Galderma argued the two-stage dissolution test proved that Lupin’s formulation released about 8 mg of doxycycline from the labeled DR portion at pH 4.5. Galderma believed that this was relevant to infringement because evidence at trial showed pH 4.5 was present in the stomach at the time of administration of Lupin’s product, thereby making it IR doxycycline. But the Federal Circuit explained that the district court rejected Galderma’s argument because it improperly drew conclusions about in vivo behavior from the two-stage in vitro dissolution test. For this reason, the Federal Circuit explained that the district court did not clearly err.

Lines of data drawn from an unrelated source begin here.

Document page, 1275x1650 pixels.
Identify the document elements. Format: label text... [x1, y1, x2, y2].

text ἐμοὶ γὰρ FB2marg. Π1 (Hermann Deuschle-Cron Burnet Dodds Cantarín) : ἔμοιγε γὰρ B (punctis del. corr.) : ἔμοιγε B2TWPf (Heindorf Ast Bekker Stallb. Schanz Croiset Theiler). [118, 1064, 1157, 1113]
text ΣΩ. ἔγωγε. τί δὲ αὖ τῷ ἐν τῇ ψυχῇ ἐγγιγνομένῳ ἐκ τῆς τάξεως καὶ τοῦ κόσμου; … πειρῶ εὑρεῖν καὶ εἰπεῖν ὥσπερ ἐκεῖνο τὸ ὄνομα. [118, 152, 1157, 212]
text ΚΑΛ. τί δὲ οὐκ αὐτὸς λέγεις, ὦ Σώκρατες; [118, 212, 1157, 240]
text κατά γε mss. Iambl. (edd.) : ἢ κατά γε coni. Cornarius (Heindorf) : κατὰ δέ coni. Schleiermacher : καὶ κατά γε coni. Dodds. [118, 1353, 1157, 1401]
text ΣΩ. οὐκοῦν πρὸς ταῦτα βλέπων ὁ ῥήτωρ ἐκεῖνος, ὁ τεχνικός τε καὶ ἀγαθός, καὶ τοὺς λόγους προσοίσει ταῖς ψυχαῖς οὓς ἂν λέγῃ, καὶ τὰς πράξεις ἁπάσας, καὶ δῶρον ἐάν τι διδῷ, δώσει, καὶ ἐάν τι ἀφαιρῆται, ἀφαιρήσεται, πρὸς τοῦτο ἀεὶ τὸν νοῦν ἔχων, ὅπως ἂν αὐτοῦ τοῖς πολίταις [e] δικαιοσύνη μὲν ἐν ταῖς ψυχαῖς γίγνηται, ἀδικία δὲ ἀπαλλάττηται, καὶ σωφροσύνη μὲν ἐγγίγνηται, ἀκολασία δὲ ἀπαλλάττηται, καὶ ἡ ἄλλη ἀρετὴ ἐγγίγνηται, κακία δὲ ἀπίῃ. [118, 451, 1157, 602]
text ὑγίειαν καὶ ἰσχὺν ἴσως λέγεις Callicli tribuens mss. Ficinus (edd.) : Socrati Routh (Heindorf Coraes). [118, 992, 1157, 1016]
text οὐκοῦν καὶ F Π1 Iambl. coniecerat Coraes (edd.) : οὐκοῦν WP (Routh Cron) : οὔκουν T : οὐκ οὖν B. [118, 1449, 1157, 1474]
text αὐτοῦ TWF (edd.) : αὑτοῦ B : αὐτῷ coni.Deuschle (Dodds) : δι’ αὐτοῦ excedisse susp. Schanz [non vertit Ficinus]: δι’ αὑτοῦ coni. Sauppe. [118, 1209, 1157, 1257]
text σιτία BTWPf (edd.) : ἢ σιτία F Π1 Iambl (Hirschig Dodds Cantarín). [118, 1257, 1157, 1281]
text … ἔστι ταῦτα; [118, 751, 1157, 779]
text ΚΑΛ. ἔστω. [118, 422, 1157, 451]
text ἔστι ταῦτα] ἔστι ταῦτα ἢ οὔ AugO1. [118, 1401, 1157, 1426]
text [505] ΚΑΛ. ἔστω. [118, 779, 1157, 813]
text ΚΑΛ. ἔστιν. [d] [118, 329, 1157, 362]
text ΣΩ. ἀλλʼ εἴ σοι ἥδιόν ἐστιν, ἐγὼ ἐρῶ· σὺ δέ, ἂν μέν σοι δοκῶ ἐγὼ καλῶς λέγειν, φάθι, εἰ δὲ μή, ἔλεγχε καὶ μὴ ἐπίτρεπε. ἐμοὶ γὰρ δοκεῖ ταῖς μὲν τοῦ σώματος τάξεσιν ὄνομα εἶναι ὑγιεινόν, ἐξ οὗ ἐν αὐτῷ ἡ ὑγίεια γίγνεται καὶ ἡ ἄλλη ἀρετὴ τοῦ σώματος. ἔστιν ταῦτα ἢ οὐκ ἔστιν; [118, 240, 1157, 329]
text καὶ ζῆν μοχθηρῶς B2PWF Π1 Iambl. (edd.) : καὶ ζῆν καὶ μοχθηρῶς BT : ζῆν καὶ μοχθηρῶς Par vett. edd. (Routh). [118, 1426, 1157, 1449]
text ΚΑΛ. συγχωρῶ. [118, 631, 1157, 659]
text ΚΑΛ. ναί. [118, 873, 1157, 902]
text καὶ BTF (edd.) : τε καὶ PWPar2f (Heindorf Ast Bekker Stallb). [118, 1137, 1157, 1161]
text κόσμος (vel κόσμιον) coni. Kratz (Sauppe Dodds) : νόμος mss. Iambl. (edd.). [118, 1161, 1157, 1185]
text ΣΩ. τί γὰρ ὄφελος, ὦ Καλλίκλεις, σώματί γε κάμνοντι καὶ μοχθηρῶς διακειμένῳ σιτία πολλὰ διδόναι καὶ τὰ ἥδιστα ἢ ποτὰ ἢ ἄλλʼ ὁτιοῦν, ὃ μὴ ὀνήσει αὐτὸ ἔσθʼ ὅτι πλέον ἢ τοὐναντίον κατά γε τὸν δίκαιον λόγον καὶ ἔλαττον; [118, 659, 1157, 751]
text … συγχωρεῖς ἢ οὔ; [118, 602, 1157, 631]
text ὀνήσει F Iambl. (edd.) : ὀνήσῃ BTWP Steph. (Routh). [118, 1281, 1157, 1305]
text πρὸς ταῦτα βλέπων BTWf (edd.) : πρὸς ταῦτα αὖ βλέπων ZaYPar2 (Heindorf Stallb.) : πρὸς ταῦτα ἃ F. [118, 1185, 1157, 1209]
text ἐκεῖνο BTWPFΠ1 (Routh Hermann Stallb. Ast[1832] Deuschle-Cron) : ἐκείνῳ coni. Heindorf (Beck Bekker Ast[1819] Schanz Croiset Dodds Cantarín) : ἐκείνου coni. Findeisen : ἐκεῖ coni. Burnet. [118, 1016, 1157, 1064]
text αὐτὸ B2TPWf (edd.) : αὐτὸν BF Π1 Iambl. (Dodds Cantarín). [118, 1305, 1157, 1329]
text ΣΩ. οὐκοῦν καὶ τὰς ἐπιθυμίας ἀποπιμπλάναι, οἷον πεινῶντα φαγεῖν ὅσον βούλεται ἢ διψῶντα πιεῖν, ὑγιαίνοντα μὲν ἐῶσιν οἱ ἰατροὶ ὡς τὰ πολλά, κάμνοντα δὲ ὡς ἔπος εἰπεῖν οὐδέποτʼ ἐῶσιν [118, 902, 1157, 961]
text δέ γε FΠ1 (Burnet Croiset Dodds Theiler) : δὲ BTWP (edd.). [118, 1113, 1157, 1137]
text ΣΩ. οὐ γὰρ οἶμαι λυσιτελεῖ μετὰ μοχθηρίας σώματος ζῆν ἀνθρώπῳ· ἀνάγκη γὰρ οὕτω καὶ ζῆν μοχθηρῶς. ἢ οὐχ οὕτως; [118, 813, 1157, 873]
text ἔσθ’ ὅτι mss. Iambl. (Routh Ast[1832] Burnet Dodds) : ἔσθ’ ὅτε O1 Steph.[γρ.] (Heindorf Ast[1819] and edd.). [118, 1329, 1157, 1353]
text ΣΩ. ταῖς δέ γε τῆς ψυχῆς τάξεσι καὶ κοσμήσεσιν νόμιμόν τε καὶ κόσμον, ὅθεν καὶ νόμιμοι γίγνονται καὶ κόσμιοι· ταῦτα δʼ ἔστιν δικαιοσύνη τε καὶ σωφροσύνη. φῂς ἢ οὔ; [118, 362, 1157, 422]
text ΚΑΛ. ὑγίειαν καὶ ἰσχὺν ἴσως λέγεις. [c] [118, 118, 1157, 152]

Galderma next argued that the district court required it to prove additional limitations not found in the claims of the patents-in-suit. Specifically, Galderma argued that the district court improperly imposed a pH limitation to differentiate between the IR and ER portions of Lupin’s formulation. The Federal Circuit rejected this argument, finding that the district court’s reliance on pH ranges was limited to its analysis of whether the two-stage dissolution test represented in vivo behavior for Lupin’s product. The Federal Circuit concluded that the district court did not impose additional claim limitations.
Galderma also argued that the district court erred by not finding infringement under the doctrine of equivalents. For both the “function, way, result” test and the “insubstantial differences” test, Galderma argued that the two-stage in vitro dissolution test in combination with the in vivo bioequivalence data resulted in doctrine-of-equivalents infringement. But because the district court did not clearly err in finding Galderma did not prove the two-stage dissolution test represented relevant in vivo conditions, the Federal Circuit concluded that the district court did not clearly err in rejecting Galderma’s doctrine-of-equivalents infringement theory.